Yeah, it was some time ago – 1999 to 2001. And it’s not like I had a whole lot of responsibility – I was a file clerk.
So what did I do during the nearly 2 years I worked at the USFWS in Helena before moving to Missoula to go to school?
Filed endless amounts of paperwork;
- Opened mail;
- Sent mail;
- Answered phones;
- Organized USGS maps;
- Transferred contaminants database onto the computers;
- Catalogued Helena USFWS biological library;
- Watered plants each Friday.
Yeah, I had a lot of duties, but it wasn’t all boring office stuff. Every once in a while they’d let me outside to do some fieldwork.
Now, at the time I was fresh out of high school (I started working there my senior year). So that means I really had no qualifications to do fieldwork.
But do you need qualifications to go out and do manual labor, lots of carrying, and doing this and that at the biologists’ instructions? Not really.
Here are a few of the more memorable jobs I worked on:
Anaconda Smelter
They were catching small birds, putting little choke collars on them (which made it impossible to swallow the food mom gave them), and then testing that food. We could tell what level of contamination was in the ground from that, and sometimes they’d even dissect a bird to see the level of contaminants in its brain.

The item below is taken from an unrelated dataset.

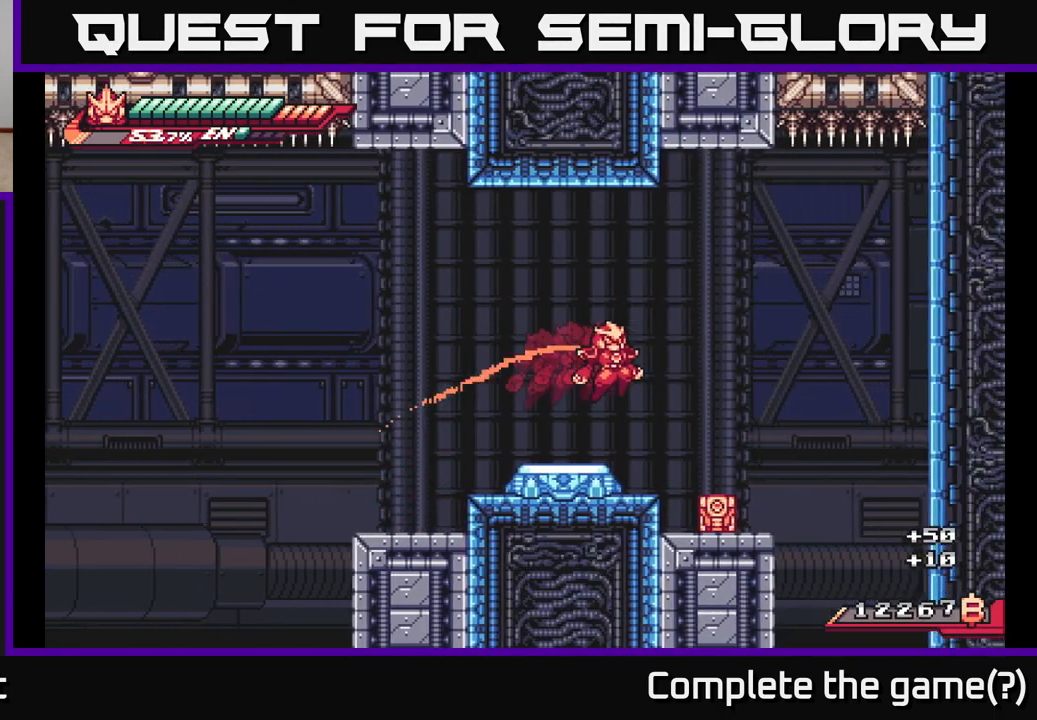
{"buttons": ["X"], "left_stick": "right", "right_stick": "center", "events": [[100, "A", "up"], [100, "L2", "up"], [267, "X", "down"], [333, "left_stick", "center"], [400, "X", "up"], [467, "X", "down"], [467, "left_stick", "right"]]}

Mainly I carried a lot of stuff and took notes for the grad students.
Refuge Work
Anyways, we did more bird testing there, and also testing of really small invertebrates, you know, the kind you see swimming around in ponds.
We had to get into this salt water and it totally ruined my favorite Led Zeppelin shirt. Oh well!
West Yellowstone
I headed there with a couple wolf biologists to put up some electric fencing on three acres of this sheep ranch.
The family had had some deprivations so this was really a good way to help solve that for them, while also getting some good PR for the wolf re-introduction program, which was still controversial at that point, even though it was already 3 to 5 years old.
To give you an idea of the date, check out the backside of the article:
Getting Things Done
And I also like to think I have the attitude that many biologists had, one that recognizes the complex problems and the people that line up on both sides of them.
We never would have gotten anywhere at the USFWS without compromising. While it might not seem like that happened a lot, we did it. For instance, I made it a point in one meeting that we had to get a more efficient way to approve cell towers.
All of these contraptions had to be signed-off by USFWS since they posed a potential risk to birds.
The problem was that we were getting dozens of requests a week, and each required our director’s signature, even though they were all the same. I convinced them to rubber stamp them (I went out and got one designed for us) so those companies could get on with their business all the sooner. No one likes waiting around for the government.
Sure, it might have been a small thing, and maybe some people didn’t like it, but it got things done.
Too often when it comes to environmental policies and procedures, nothing gets done. You won’t get that with me – make a decision, see it through, and move on to the next problem, that’s my philosophy.